Adenosine A 2A Receptor Activation Regulates Niemann-Pick C1 Expression and Localization in Macrophages.

Adenosine plays an important role in modulating immune cell function, particularly T cells and myeloid cells, such as macrophages and dendritic cells. Cell surface adenosine A 2A receptors (A 2A R) regulate the production of pro-inflammatory cytokines and chemokines, as well as the proliferation, differentiation, and migration of immune cells. In the present study, we expanded the A 2A R interactome and provided evidence for the interaction between the receptor and the Niemann-Pick type C intracellular cholesterol transporter 1 (NPC1) protein. The NPC1 protein was identified to interact with the C-terminal tail of A 2A R in RAW 264.7 and IPMФ cells by two independent and parallel proteomic approaches.

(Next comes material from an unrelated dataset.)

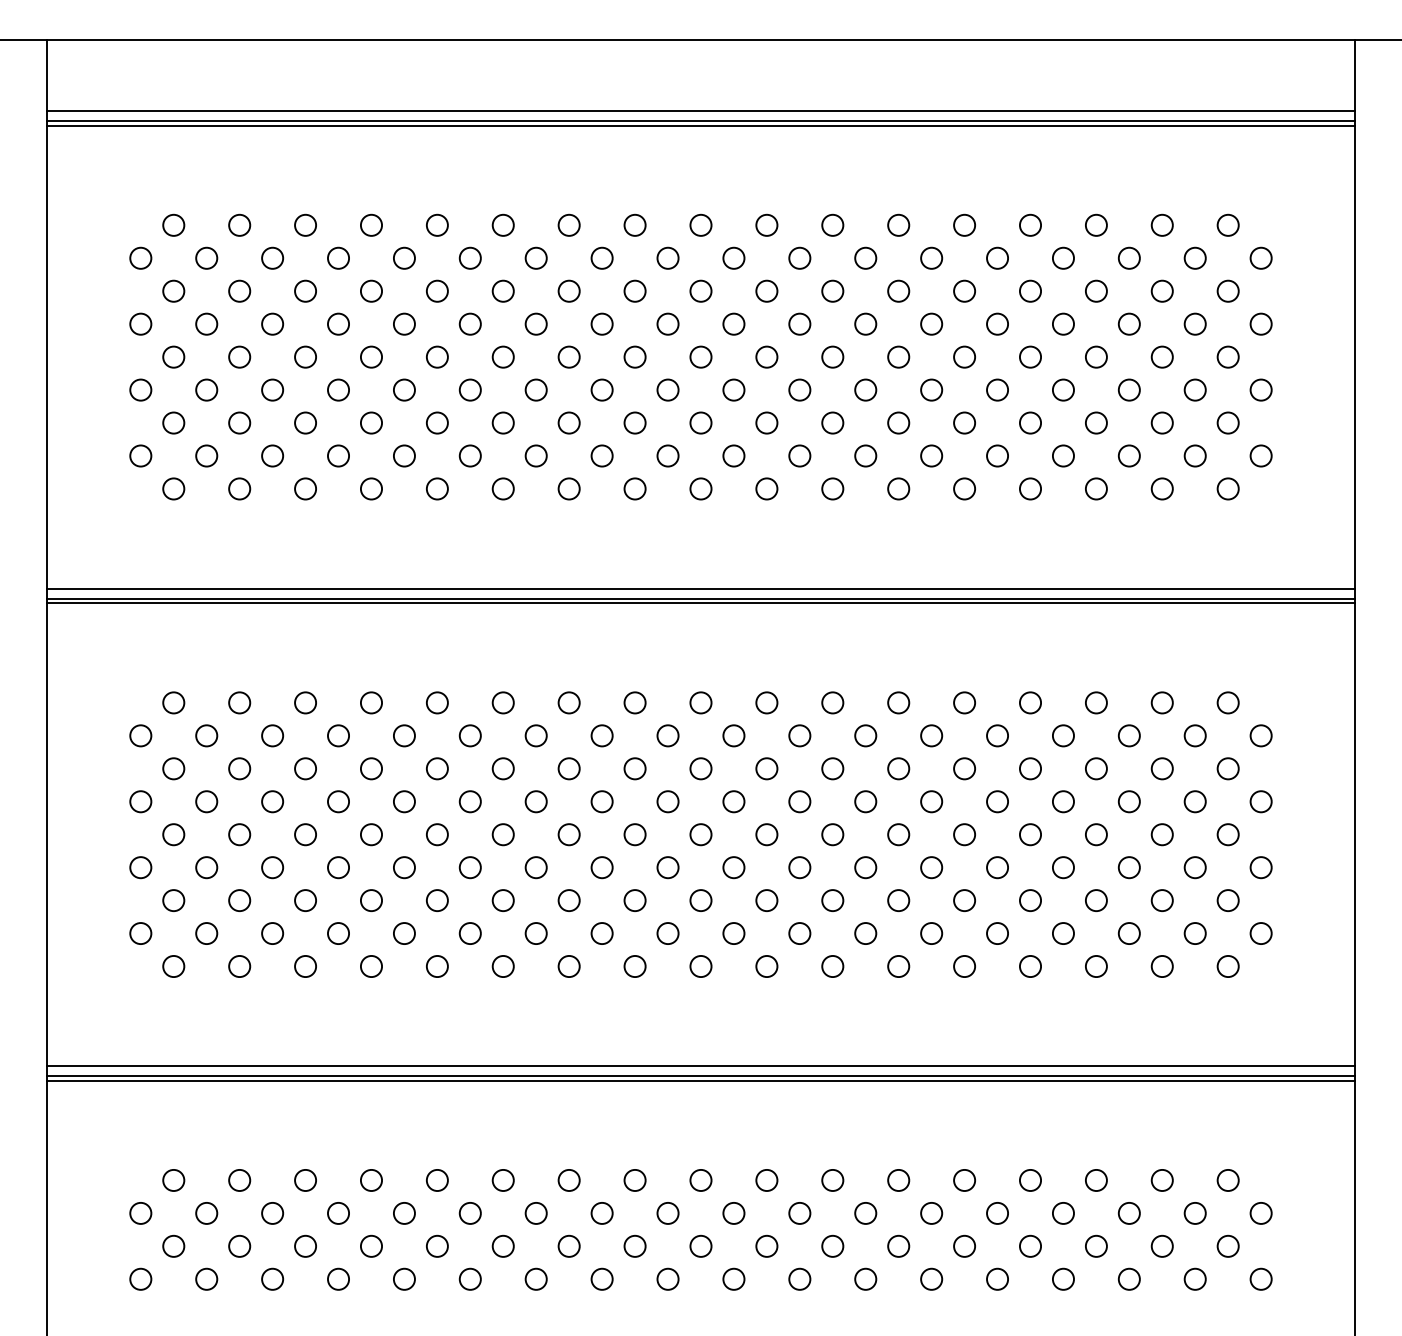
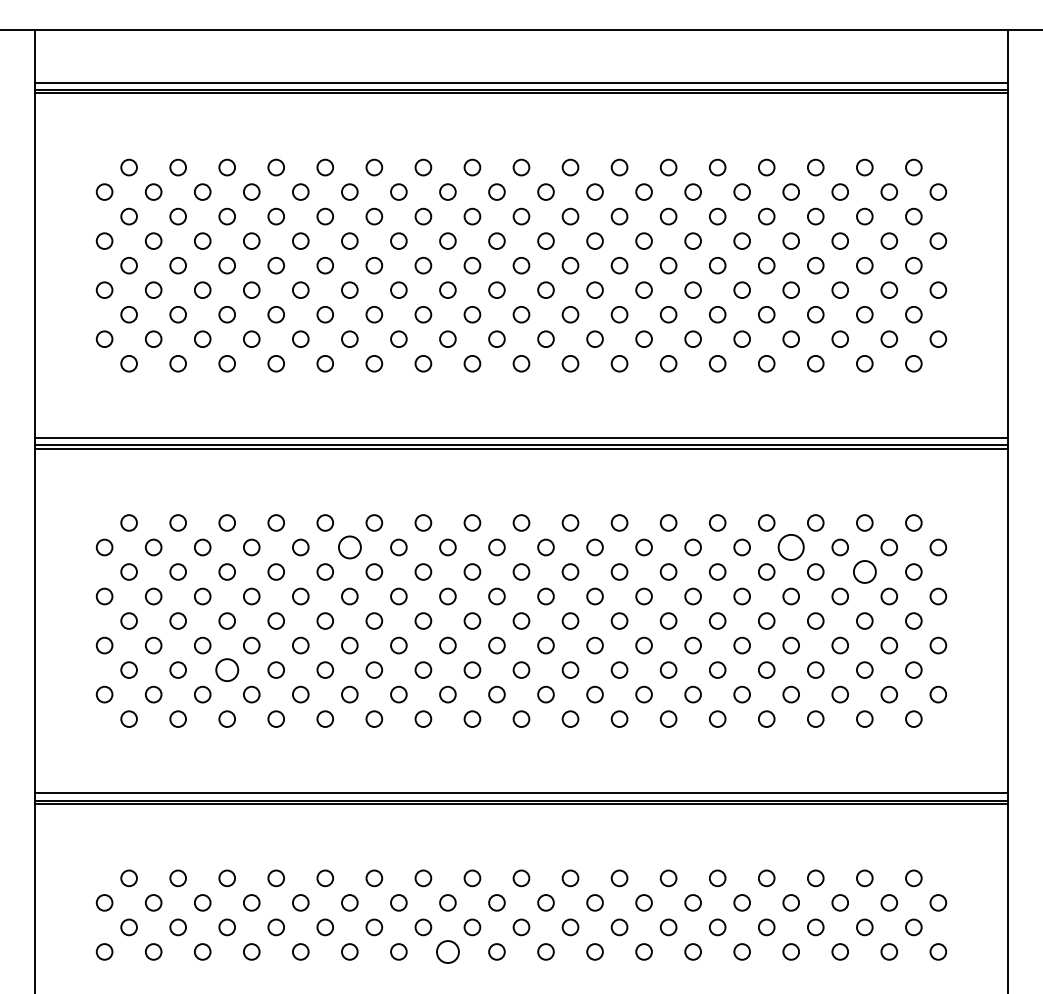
circle: (469, 735) -> (349, 547), size x1.4
circle: (1063, 735) -> (791, 547), size x1.6
circle: (1161, 768) -> (864, 571), size x1.4
circle: (305, 900) -> (227, 670), size x1.4
circle: (601, 1278) -> (447, 951), size x1.4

The interaction between the NPC1 protein and the full-length A 2A R was further validated in HEK-293 cells that permanently express the receptor and RAW264.7 cells that endogenously express A 2A R. A 2A R activation reduces the expression of NPC1 mRNA and protein density in LPS-activated mouse IPMФ cells. Additionally, stimulation of A 2A R negatively regulates the cell surface expression of NPC1 in LPS-stimulated macrophages. Furthermore, stimulation of A 2A R also altered the density of lysosome-associated membrane protein 2 (LAMP2) and early endosome antigen 1 (EEA1), two endosomal markers associated with the NPC1 protein. Collectively, these results suggested a putative A 2A R-mediated regulation of NPC1 protein function in macrophages, potentially relevant for the Niemann-Pick type C disease when mutations in NPC1 protein result in the accumulation of cholesterol and other lipids in lysosomes.